CHENNAI: Until recently, Manju Rani used to spar on an open field in an obscure village in rural Haryana. After a transition from kabaddi to boxing as a child, she and several other youngsters from Rithal village were inspired by coach Sahab Singh — on the insistence of a state official — to sweat hard and dream about becoming the next MC Mary Kom and Vijender Singh. The reality was tough, though. “People from the village used to mock us,” Sahab revealed.
With no support from the government whatsoever, he had to shell out money from his own pocket to keep the place afloat. While Sahab lacked resources, he made up with his strong yearning to do something in the field of sports. Most of his fellow villagers found the whole affair amusing, but there were some who backed him, sending milk and other dairy products to his still-without-a-name training centre. Sahab’s resourcefulness slowly started yielding results. Wards winning medals was just the push he needed. On Sunday, Manju returned with another. But this silver one was from the World Championship, something Sahab would have only dreamt of five years ago, when he began teaching Manju & Co.

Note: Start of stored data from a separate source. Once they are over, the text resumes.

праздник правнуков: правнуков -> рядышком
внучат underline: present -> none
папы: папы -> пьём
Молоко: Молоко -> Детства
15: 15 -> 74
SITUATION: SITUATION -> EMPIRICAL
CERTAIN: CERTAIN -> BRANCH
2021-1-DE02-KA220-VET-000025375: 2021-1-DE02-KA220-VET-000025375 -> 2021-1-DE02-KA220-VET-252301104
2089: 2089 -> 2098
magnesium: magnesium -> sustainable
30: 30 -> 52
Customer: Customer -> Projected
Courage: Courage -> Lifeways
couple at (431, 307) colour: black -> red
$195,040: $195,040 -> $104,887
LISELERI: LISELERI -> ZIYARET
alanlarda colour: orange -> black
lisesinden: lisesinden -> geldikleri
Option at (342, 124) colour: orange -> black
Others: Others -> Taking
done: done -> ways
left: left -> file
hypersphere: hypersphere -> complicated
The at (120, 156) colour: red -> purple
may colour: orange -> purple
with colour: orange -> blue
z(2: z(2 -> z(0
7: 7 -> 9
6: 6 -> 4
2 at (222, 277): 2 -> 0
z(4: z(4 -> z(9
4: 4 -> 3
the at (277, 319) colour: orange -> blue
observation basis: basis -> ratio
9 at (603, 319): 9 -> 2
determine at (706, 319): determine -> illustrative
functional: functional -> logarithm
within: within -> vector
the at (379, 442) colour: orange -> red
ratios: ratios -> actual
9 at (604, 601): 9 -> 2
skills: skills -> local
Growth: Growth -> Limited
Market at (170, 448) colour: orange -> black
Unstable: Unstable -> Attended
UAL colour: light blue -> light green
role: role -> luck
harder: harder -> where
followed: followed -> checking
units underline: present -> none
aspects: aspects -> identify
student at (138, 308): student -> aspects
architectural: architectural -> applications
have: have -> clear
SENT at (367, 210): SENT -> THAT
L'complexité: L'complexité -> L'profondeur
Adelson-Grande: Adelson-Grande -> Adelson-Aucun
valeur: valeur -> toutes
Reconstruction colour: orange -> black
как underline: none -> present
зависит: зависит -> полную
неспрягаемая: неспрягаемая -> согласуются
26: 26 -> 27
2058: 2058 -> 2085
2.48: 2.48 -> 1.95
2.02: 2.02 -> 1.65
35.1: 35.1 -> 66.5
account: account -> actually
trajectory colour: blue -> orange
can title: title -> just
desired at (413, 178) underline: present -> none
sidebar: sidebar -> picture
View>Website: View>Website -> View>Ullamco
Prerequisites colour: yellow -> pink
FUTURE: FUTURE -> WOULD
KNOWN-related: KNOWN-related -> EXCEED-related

Manju, who’ll be 20 soon, lost to Russia’s Ekaterina Paltceva in the 48kg final in Ulan-Ude (Russia). Her dream run ended just before the top of the podium, but she still finished as India’s top performer.
“I gave my 100 per cent, but I couldn’t get the desired result,” said Manju, who joined the team earlier this year after winning the nationals. Sahab felt that she could have won gold, but he knows that Manju has age on her side. Ever since earning a spot in the national camp, Manju — who lost her father due to cancer when she was just 12 — has not looked back. She won silver at her first international meet in Sofia (Bulgaria) in February, followed up by a bronze three months later at India Open. National chief coach Mohammed Ali Qamar too was happy with Manju’s performance. “She beat a top seed on her way to the final. She is highly dedicated and sincere during training. This is a big boost for her and the country.”
On the right path
Manju’s silver rounded off India’s tally to four. Mary showed that she’s far from finished with a record eighth medal (bronze). The Assamese duo of Lovlina Borgohain (69kg) and Jamuna Boro (54kg) also earned a bronze each.
India performance director Raffaele Bergamasco was a pleased man. “We are on the right path. We have excellent chances of finishing on the podium during Tokyo Olympics. After I return to Delhi, I want to discuss some changes with BFI and SAI, with regards to Olympic preparation plans.”